An der Universität Passau sollen Veranstaltungen mehrfach nacheinander für jeweils eine Teilgruppe gehalten werden. Eine Option sei auch, dass die Studierenden in Gruppen wochenweise zwischen Online- und Präsenzteilnahme wechseln.

"Präsenzveranstaltungen sind vor allem dort wichtig, wo die Studierenden klar davon profitieren: Übungen, Laborpraktika, Seminare beziehungsweise Veranstaltungen mit Anschauungsmaterial", sagte eine Sprecherin der Friedrich-Alexander-Universität Erlangen-Nürnberg (FAU). Rotierende Verfahren seien beispielsweise denkbar, falls die Plätze in einem Saal nicht ausreichen.
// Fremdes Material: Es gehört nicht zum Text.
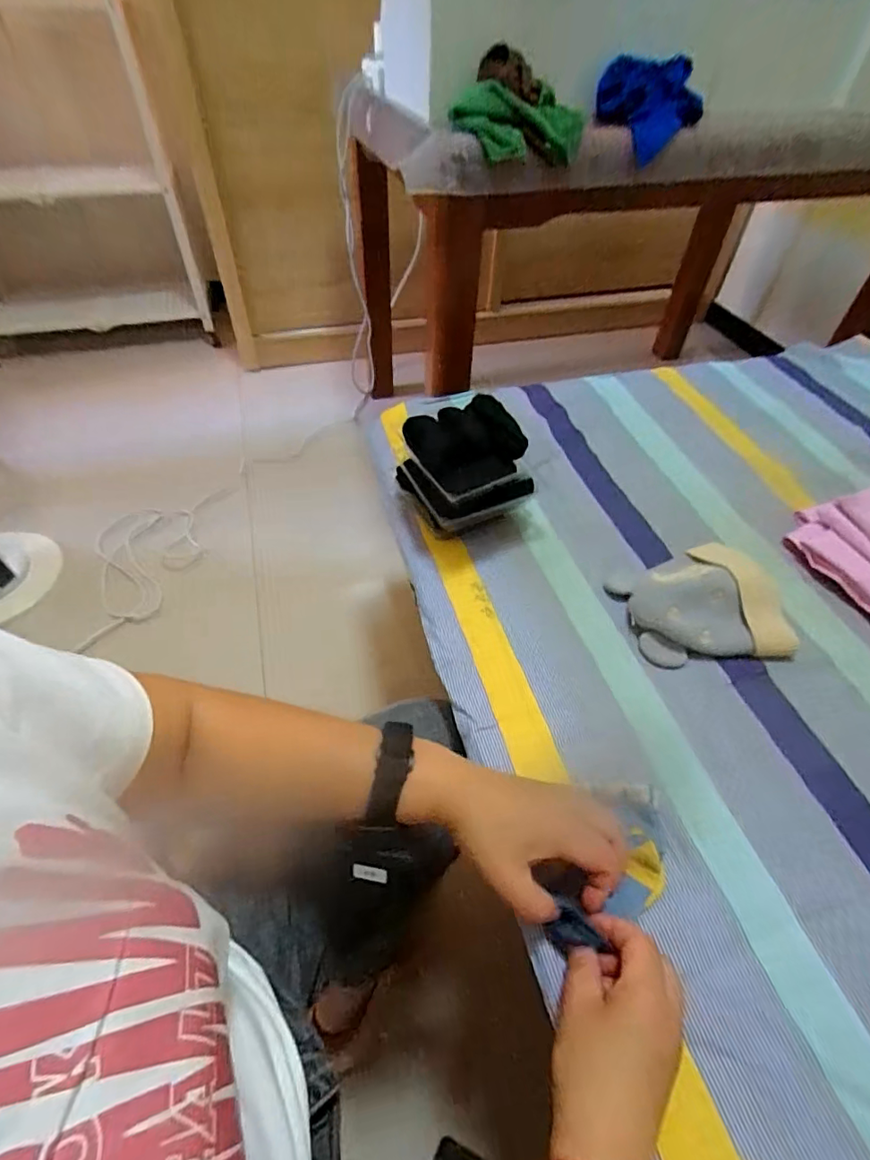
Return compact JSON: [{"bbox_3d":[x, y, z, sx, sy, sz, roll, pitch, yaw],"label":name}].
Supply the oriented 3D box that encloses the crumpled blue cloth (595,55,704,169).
[{"bbox_3d":[0.314,-0.713,0.787,0.103,0.098,0.134,-19,53,-16],"label":"crumpled blue cloth"}]

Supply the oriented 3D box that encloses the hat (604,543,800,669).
[{"bbox_3d":[0.271,0.020,0.543,0.148,0.045,0.142,-6,50,-6],"label":"hat"}]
Die Studierenden besprechen dann mit ihren Dozenten, wer vor Ort teilnimmt.

Viele Lehrende bieten an der FAU zusätzliche Telefonsprechstunden an. "Wir haben vor allem diejenigen im Blick, die aus irgendeinem Grund nicht vor Ort sein können." Das gelte etwa für diejenigen, die zu einer Risikogruppe gehören oder nicht einreisen können.
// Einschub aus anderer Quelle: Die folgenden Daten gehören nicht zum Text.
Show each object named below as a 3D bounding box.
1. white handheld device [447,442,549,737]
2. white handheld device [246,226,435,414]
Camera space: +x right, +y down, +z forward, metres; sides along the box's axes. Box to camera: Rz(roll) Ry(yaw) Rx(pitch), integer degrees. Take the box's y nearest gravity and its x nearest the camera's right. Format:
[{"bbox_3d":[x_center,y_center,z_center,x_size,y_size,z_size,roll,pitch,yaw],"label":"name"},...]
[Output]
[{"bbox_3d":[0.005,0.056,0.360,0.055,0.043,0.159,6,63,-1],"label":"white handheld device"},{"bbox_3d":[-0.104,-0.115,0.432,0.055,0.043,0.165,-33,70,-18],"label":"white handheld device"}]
Wegen der Corona-Pandemie ist der Mix aus Präsenz- und Internet-Veranstaltungen keine Zukunftsmusik mehr und schneller verwirklicht worden als vielerorts gedacht. Video-Aufzeichnungen, Webinars mit Chats und Zoom-Veranstaltungen sind im Wintersemester ein wesentlicher Bestandteil des Lehrangebots – und werden es wohl bleiben. "Die Universitäten werden sich durch Corona verändern", sagte Jahraus. "Wir werden an den Universitäten nicht mehr auf den Zustand zurückkehren, wie er vor Corona war."

Langfristige Prognosen möchte angesichts des aktuellen Infektionsgeschehens kaum eine Universität wagen. Einig sei man sich jedoch, dass der Fokus auf dem persönlichen und interaktiven Austausch mit den Studierenden bleiben muss.